There may be violence involved even in dating and friendships. Domestic violence is particularly hurtful since the perpetrator often is a person you love or care about. Domestic violence usually takes place in private spaces, such as the home, and people often aim to hide it from others.
Identifying domestic violence is not always easy, since the violence aims to weaken the self-esteem and confidence of the victim. Typical qualities of domestic violence include it starting gradually and becoming repeating and more brutal over time. Sometimes, it may be difficult to admit that a loved one is doing something bad, and the victim may start thinking the violence is their own fault. It is always important to remember that violence is always the fault of the perpetrator, not the victim.
The following questions may help identify violence:
- Do I dare state my opinion?
- Do I need to keep things about this relationship secret from the people close to me, for example?
- Am I sometimes scared of the other person?
- Do I choose to not say or do something so that the other person stays happy?
- Am I wary around the other person?
If the questions cause you anxiety or concerns about the safety of a relationship or your well-being, it would be important that you discuss this with a reliable person from your school or the social and health care services, for example.
Where do I get help?
In an acute violent situation, you can always call the general emergency number 112. The social and crisis emergency services and shelters are available 24/7 regarding acute situations. It would be important that you tell a reliable adult whom you trust about the violence.
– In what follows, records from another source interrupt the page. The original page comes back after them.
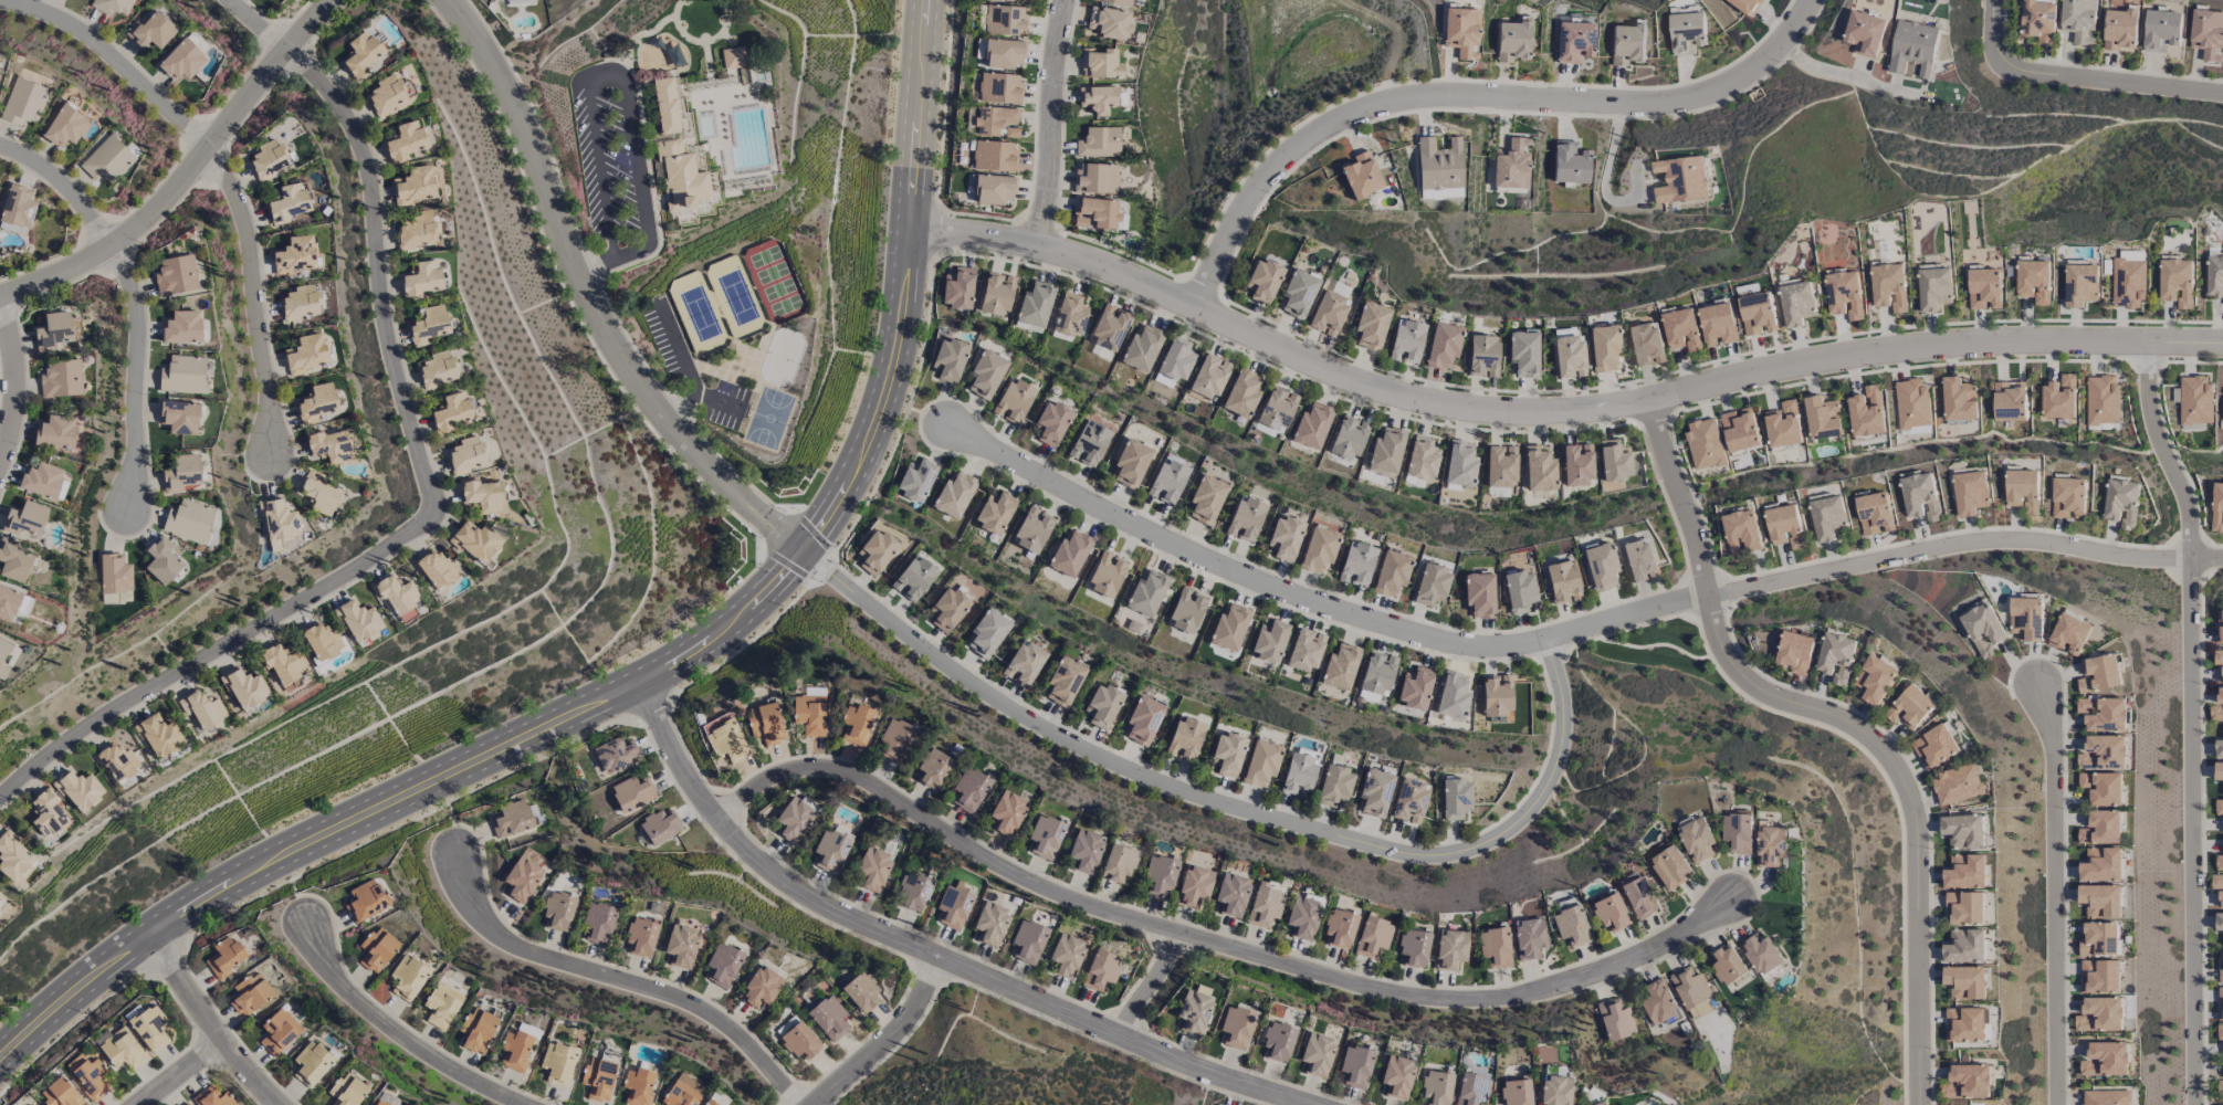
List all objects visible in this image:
building: (1014, 0)
building: (1118, 2)
building: (1745, 5)
building: (112, 6)
park: (699, 17)
building: (1005, 20)
building: (2038, 20)
building: (2079, 20)
building: (1109, 22)
building: (2121, 24)
building: (2161, 30)
building: (151, 31)
building: (1462, 32)
building: (1686, 32)
building: (1864, 34)
building: (2207, 34)
building: (1512, 41)
building: (1574, 42)
building: (656, 43)
building: (1628, 44)
building: (1913, 48)
building: (1003, 53)
building: (361, 54)
building: (675, 56)
building: (733, 58)
building: (182, 60)
building: (1101, 65)
road: (1845, 73)
road: (2079, 79)
building: (999, 88)
road: (625, 92)
building: (386, 96)
road: (1471, 96)
building: (1098, 98)
building: (24, 102)
building: (665, 104)
building: (996, 122)
road: (1047, 122)
building: (65, 127)
building: (406, 140)
building: (1099, 142)
building: (993, 156)
building: (107, 159)
building: (269, 160)
building: (1570, 163)
building: (1439, 164)
building: (1511, 164)
road: (184, 172)
building: (680, 176)
building: (1361, 176)
building: (1096, 178)
road: (224, 180)
building: (1680, 180)
building: (415, 186)
building: (993, 189)
building: (291, 202)
building: (18, 207)
building: (1097, 213)
building: (416, 231)
building: (295, 255)
building: (176, 275)
building: (2214, 276)
building: (423, 278)
park: (774, 281)
building: (1263, 281)
building: (2033, 281)
building: (2176, 281)
building: (2127, 283)
building: (2080, 284)
building: (1889, 287)
building: (1934, 287)
building: (958, 288)
building: (1984, 288)
building: (1340, 289)
building: (1299, 293)
building: (997, 295)
building: (1844, 295)
road: (132, 297)
park: (736, 297)
road: (587, 300)
building: (300, 302)
building: (1796, 304)
building: (1035, 305)
park: (699, 313)
building: (1329, 314)
building: (1756, 314)
building: (1070, 315)
building: (1717, 324)
building: (429, 325)
building: (1371, 326)
building: (182, 327)
building: (1110, 328)
building: (1680, 330)
building: (53, 331)
building: (1407, 341)
building: (1645, 344)
building: (1443, 345)
building: (1604, 347)
building: (1142, 348)
building: (1524, 352)
building: (306, 354)
building: (1483, 356)
building: (1569, 356)
park: (781, 357)
building: (949, 360)
building: (1175, 362)
road: (685, 364)
building: (438, 369)
building: (986, 373)
building: (183, 374)
road: (17, 376)
building: (1210, 377)
building: (61, 380)
building: (1242, 394)
building: (2059, 398)
building: (1959, 399)
building: (2101, 399)
building: (2194, 399)
building: (1014, 401)
building: (2009, 401)
road: (716, 402)
building: (317, 403)
building: (1912, 403)
building: (1277, 409)
building: (452, 411)
road: (1554, 412)
building: (1867, 412)
building: (2221, 412)
building: (180, 417)
park: (768, 418)
building: (1823, 418)
building: (1051, 423)
building: (1783, 425)
building: (1312, 426)
building: (1739, 430)
building: (56, 433)
building: (1349, 437)
building: (1089, 443)
building: (1704, 443)
building: (329, 446)
building: (1387, 451)
building: (466, 454)
building: (1422, 459)
building: (1131, 464)
building: (1460, 464)
building: (1577, 465)
building: (1501, 466)
building: (1540, 469)
building: (183, 472)
building: (42, 480)
building: (917, 480)
building: (1168, 482)
road: (430, 490)
building: (2022, 490)
building: (1971, 492)
building: (319, 493)
building: (483, 495)
building: (954, 495)
building: (1921, 497)
road: (1680, 498)
building: (2068, 498)
building: (1207, 499)
building: (2121, 503)
building: (2217, 508)
building: (995, 513)
building: (1875, 513)
building: (25, 518)
building: (1829, 518)
building: (1245, 519)
building: (278, 520)
building: (189, 521)
building: (1786, 526)
building: (1033, 530)
building: (1742, 533)
building: (1285, 538)
building: (476, 541)
road: (1962, 544)
traffic signals: (804, 550)
building: (1319, 550)
building: (876, 552)
building: (1069, 554)
road: (816, 560)
building: (1640, 560)
building: (14, 561)
building: (162, 561)
building: (1357, 564)
building: (1600, 566)
building: (436, 568)
road: (1238, 570)
building: (1392, 573)
building: (115, 574)
building: (1107, 575)
building: (914, 578)
building: (1562, 582)
building: (1432, 585)
building: (1520, 592)
building: (397, 594)
building: (1147, 594)
building: (1479, 595)
building: (8, 603)
building: (948, 609)
building: (1187, 611)
building: (2026, 618)
road: (1625, 619)
building: (359, 620)
building: (2219, 627)
building: (1229, 628)
building: (1982, 628)
building: (987, 633)
building: (2069, 634)
building: (1270, 641)
building: (1305, 651)
building: (1796, 652)
building: (6, 656)
building: (1837, 657)
building: (2218, 657)
building: (1024, 663)
building: (284, 666)
building: (1340, 667)
building: (1378, 673)
building: (2099, 673)
road: (657, 674)
building: (2222, 676)
building: (1064, 680)
building: (1877, 680)
building: (248, 688)
building: (1415, 688)
building: (1453, 695)
building: (2220, 695)
building: (1495, 697)
building: (1102, 706)
building: (1911, 707)
building: (203, 709)
building: (2103, 713)
building: (2216, 713)
building: (809, 715)
building: (1143, 720)
road: (2192, 720)
building: (765, 722)
building: (857, 724)
building: (160, 736)
building: (1185, 738)
building: (895, 739)
building: (726, 741)
building: (1936, 746)
building: (2219, 748)
building: (2103, 752)
building: (1227, 754)
building: (614, 755)
building: (117, 762)
building: (1261, 764)
building: (933, 768)
building: (2219, 772)
building: (1958, 785)
building: (1335, 786)
building: (2102, 788)
building: (970, 789)
building: (80, 790)
building: (1374, 792)
building: (632, 794)
building: (1455, 798)
road: (1910, 799)
building: (1409, 801)
building: (2219, 808)
road: (1244, 811)
building: (1007, 813)
building: (47, 814)
building: (793, 818)
building: (510, 820)
building: (659, 827)
building: (2102, 828)
building: (1964, 831)
building: (1738, 832)
building: (1046, 837)
building: (1697, 840)
building: (1772, 844)
building: (1085, 850)
building: (830, 851)
building: (14, 858)
road: (752, 859)
building: (1118, 863)
building: (2219, 863)
building: (2102, 865)
building: (1671, 867)
building: (873, 868)
building: (1966, 872)
building: (1160, 875)
building: (521, 880)
building: (2217, 881)
building: (1194, 885)
building: (913, 892)
road: (2054, 894)
building: (1232, 895)
building: (0, 896)
building: (1639, 897)
building: (2221, 899)
building: (366, 901)
building: (2100, 901)
building: (955, 906)
building: (1265, 906)
building: (1966, 907)
building: (558, 912)
building: (1610, 912)
building: (1303, 917)
building: (2219, 922)
building: (991, 923)
building: (598, 924)
building: (1571, 926)
building: (1339, 928)
building: (641, 937)
building: (1372, 937)
building: (1529, 938)
building: (2098, 939)
building: (1029, 941)
road: (1210, 944)
building: (1965, 946)
building: (682, 947)
building: (1413, 947)
building: (1494, 947)
building: (378, 950)
building: (1449, 950)
building: (1762, 954)
building: (1067, 955)
building: (225, 957)
building: (723, 965)
building: (1728, 965)
building: (2220, 967)
building: (1101, 970)
building: (2100, 976)
building: (409, 977)
road: (621, 982)
building: (1966, 982)
road: (1147, 986)
building: (760, 987)
building: (1692, 991)
building: (862, 993)
building: (251, 994)
building: (1661, 1003)
building: (2220, 1003)
building: (441, 1006)
building: (1194, 1012)
building: (2100, 1015)
building: (829, 1017)
road: (1077, 1019)
building: (1615, 1020)
road: (208, 1022)
building: (1965, 1024)
building: (149, 1026)
building: (1236, 1027)
building: (478, 1029)
building: (279, 1032)
building: (2220, 1032)
road: (395, 1037)
road: (888, 1040)
building: (800, 1041)
building: (1278, 1041)
building: (122, 1049)
building: (515, 1050)
building: (1317, 1054)
building: (2106, 1059)
building: (559, 1061)
building: (312, 1062)
building: (1356, 1066)
road: (179, 1073)
building: (89, 1076)
building: (1397, 1076)
building: (599, 1078)
building: (1972, 1080)
building: (638, 1086)
building: (1437, 1087)
building: (2220, 1087)
building: (1472, 1089)
building: (347, 1090)
road: (1262, 1091)
building: (1555, 1091)
building: (1950, 1091)
building: (683, 1092)
building: (1516, 1092)
building: (61, 1094)
building: (213, 1097)
building: (2105, 1097)
building: (379, 1102)
building: (709, 1103)
building: (1600, 1103)
building: (30, 1104)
You can always bring up the experiences of violence at various social and health care services, such as:
- school health care
- student health care
- health stations
- social guidance services (for young people aged 11–16)
- young people’s social work (for young people aged 16–29)
- maternity and child health clinics
- family counselling offices
You can overcome and recover from violence
It is important that you are not left alone with your experiences of violence. If violence or threats of violence take place in your home or close relationship, you need to stop and think about your safety. Preparing a personal safety plan helps you act in a violent situation. The website of Victim Support Finland offers instructions for preparing a safety plan.
Help is also available for perpetrators of violence or those who are concerned about their own behaviour and impulse control.
Consequences of violence
Violence may cause physical injuries, such as bruises, fractures, burns or scratches. In the worst case, domestic violence can lead to brain damage or even death. Even if the violence is not physical, the effects may still manifest themselves as physical symptoms. Such symptoms include lack of strength, abdominal pain, shortness of breath, increased heart rate or loss of appetite.
Depression, anxiety, sleep problems, fears and panic attacks are common mental symptoms related to experiences of violence. Your ability to concentrate is weakened, and it may be hard to keep up with school or work. The effects can also be seen in behaviour and emotions. It becomes more difficult to control emotions, which may lead to excessive anger, irritability and aggressive behaviour. The effects may also include self-harming, substance abuse and heightened risk-taking, for example in sexual encounters.
The experiences of violence often involve the loss of confidence and trust in other people. In this case, seeking help may seem difficult. The experiences may also manifest themselves more extensively in relationships, with the person withdrawing from other close relationships or avoiding social interaction, for example. The experiences of violence may also change the person’s entire view of the world, since violence breaches the basic sense of safety.
Repeating experiences of violence may result in a constant feeling of threat and fear. The fear may be expressed through stress reactions, such as sweating, increased heart rate, nausea, panic disorder and anxiety.
The consequences of violence may show up even after a long time. For example, various phobias, panic disorder, self-harming behaviour or substance abuse may occur long after the experience of violence has passed. Sometimes, a person may be reminded of the experience years after the fact, and the various symptoms may resurface. This is why it would be extremely important that victims of violence get help and support for processing the topic.